**EXERCISE**
Rewrite the entries below, changing each "yellow price tag" to "orange price tag" and keeping all other text as it is.

━━━━━━━━━━━━━━━━━━━━

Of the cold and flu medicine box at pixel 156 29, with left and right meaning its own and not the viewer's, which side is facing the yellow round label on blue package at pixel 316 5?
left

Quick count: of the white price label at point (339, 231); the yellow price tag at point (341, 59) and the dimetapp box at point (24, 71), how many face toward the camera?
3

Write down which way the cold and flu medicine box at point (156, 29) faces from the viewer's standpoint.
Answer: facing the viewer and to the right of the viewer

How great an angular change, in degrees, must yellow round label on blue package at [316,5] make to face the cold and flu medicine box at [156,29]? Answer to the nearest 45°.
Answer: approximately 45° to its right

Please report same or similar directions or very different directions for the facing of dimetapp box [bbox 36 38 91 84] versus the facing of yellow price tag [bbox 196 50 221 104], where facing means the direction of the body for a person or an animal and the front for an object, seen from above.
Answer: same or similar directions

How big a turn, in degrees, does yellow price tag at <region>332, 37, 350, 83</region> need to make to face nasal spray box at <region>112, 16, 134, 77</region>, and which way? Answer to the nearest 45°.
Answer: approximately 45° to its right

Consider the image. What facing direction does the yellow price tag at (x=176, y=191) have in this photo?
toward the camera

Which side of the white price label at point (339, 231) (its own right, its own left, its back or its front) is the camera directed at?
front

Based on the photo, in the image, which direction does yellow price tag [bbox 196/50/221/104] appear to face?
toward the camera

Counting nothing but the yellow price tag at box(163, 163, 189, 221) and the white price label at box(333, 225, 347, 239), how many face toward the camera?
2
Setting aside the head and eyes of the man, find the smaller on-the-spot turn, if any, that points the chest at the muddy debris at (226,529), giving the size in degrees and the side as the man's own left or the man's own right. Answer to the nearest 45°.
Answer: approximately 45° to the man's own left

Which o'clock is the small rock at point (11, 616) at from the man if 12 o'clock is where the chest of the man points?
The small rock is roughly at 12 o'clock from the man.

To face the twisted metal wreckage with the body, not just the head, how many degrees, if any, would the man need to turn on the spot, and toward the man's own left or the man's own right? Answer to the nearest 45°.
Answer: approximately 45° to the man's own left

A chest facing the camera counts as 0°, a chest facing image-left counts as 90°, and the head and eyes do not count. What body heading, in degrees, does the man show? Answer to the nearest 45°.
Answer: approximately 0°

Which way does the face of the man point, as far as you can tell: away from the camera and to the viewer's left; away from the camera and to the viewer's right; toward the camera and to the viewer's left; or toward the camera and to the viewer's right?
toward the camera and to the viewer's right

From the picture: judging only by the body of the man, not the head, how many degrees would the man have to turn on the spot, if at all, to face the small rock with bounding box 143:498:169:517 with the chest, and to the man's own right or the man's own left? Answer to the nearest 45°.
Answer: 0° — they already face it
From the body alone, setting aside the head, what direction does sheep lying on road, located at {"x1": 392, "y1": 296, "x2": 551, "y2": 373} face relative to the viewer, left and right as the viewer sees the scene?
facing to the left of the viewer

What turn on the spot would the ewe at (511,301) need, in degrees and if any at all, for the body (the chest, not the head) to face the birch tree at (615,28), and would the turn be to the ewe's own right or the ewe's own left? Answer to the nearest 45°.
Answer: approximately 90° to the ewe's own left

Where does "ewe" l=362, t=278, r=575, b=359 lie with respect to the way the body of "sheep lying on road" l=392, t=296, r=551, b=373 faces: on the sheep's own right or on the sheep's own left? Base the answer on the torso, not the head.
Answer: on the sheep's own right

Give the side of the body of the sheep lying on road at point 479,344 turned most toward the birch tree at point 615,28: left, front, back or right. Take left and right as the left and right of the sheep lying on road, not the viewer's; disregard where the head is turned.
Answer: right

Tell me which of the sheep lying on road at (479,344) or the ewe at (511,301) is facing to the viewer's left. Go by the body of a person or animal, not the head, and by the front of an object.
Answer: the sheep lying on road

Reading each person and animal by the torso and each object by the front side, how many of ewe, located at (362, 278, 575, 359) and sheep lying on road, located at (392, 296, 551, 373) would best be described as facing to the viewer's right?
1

━━━━━━━━━━━━━━━━━━━━

**OUTPUT FOR THIS TASK**
Of the cold and flu medicine box at pixel 156 29, with left and right meaning its own and not the viewer's, which side is facing the yellow round label on blue package at pixel 316 5?
left

Quick count: of the white price label at point (339, 231); the orange price tag at point (341, 59) and the dimetapp box at point (24, 71), how many face toward the camera?
3

Write down which way the cold and flu medicine box at point (156, 29) faces from the viewer's standpoint.
Answer: facing the viewer and to the right of the viewer

How great an angular change, in degrees, must yellow round label on blue package at [316,5] make to face the cold and flu medicine box at [156,29]? Answer to the nearest 45°.
Answer: approximately 45° to its right

Please report same or similar directions or very different directions for the facing of dimetapp box [bbox 36 38 91 84] versus the facing of orange price tag [bbox 196 50 221 104], where facing means the direction of the body for a person or an animal and the front for an object, seen from above.
Answer: same or similar directions

How big a turn, in degrees, does orange price tag at <region>332, 37, 350, 83</region> need to make to face nasal spray box at <region>112, 16, 134, 77</region>, and which way? Answer to the nearest 45°.
Answer: approximately 45° to its right

Consider the image. What facing direction does the orange price tag at (x=176, y=191) have in this photo?
toward the camera

Which side of the white price label at point (339, 231) (its own right, its own left, its back or its front) is the camera directed at?
front

Based on the photo, in the image, which direction does orange price tag [bbox 196/50/221/104] appear to face?
toward the camera

Counting nothing but the orange price tag at box(163, 163, 189, 221) and the white price label at box(333, 225, 347, 239), how many face toward the camera?
2
Setting aside the head and eyes of the man, find the smaller on-the-spot turn, if any, that points the chest at the muddy debris at (226,529), giving the size in degrees and the side as the man's own left or the man's own right. Answer to the nearest 45°.
Answer: approximately 45° to the man's own left

Which o'clock is the small rock at point (11, 616) at from the man if 12 o'clock is where the chest of the man points?
The small rock is roughly at 12 o'clock from the man.

To face the twisted metal wreckage with the body, not just the head, how many degrees, if any, would the man need to turn on the spot, and toward the man's own left or the man's own right? Answer to the nearest 45°.
Answer: approximately 45° to the man's own left

A chest facing the camera counts as 0°, a chest facing image-left counts as 90°, and the head and eyes do not count. What body heading, in degrees, does the man show? Answer to the nearest 45°.
Answer: approximately 0°

Which way does the face of the man point, as far as you can tell: away from the camera and to the viewer's left; away from the camera and to the viewer's right; toward the camera and to the viewer's left; or toward the camera and to the viewer's right?
toward the camera and to the viewer's right

From the picture: judging only by the body of the man, not the head, how many degrees would the man have to turn on the spot, if at all, to face the small rock with bounding box 143:498:169:517 with the chest, and to the man's own right or the man's own left? Answer to the nearest 45°.
Answer: 0° — they already face it
From the body alone, setting aside the head, what direction does sheep lying on road, located at {"x1": 392, "y1": 296, "x2": 551, "y2": 373} face relative to the viewer, left and right as the viewer sees the scene?
facing to the left of the viewer

What turn on the spot would the ewe at (511,301) need, in degrees and if any at all, for the body (the chest, not the head) to face the birch tree at (615,28), and would the turn be to the ewe's own right or the ewe's own left? Answer to the nearest 45°.
Answer: approximately 90° to the ewe's own left

Where does "ewe" l=362, t=278, r=575, b=359 lie with respect to the way the body of "sheep lying on road" l=392, t=296, r=551, b=373 faces: on the sheep's own right or on the sheep's own left? Base the answer on the torso, not the head.
Answer: on the sheep's own right

Give the side of the body of the sheep lying on road at point 479,344 turned most toward the birch tree at point 615,28: left, front, back or right. Take left and right as the left and right of the sheep lying on road, not the viewer's; disregard where the head is turned.
Answer: right

Tell me which of the sheep lying on road at (479,344) or the ewe at (511,301) is facing to the viewer's left. Go by the body of a person or animal, not the head, and by the front of an object.
Answer: the sheep lying on road

Reading each person and animal by the torso and each object by the front side, how many of ewe, located at (362, 278, 575, 359) and sheep lying on road, located at (392, 296, 551, 373) would best be described as facing to the viewer's right?
1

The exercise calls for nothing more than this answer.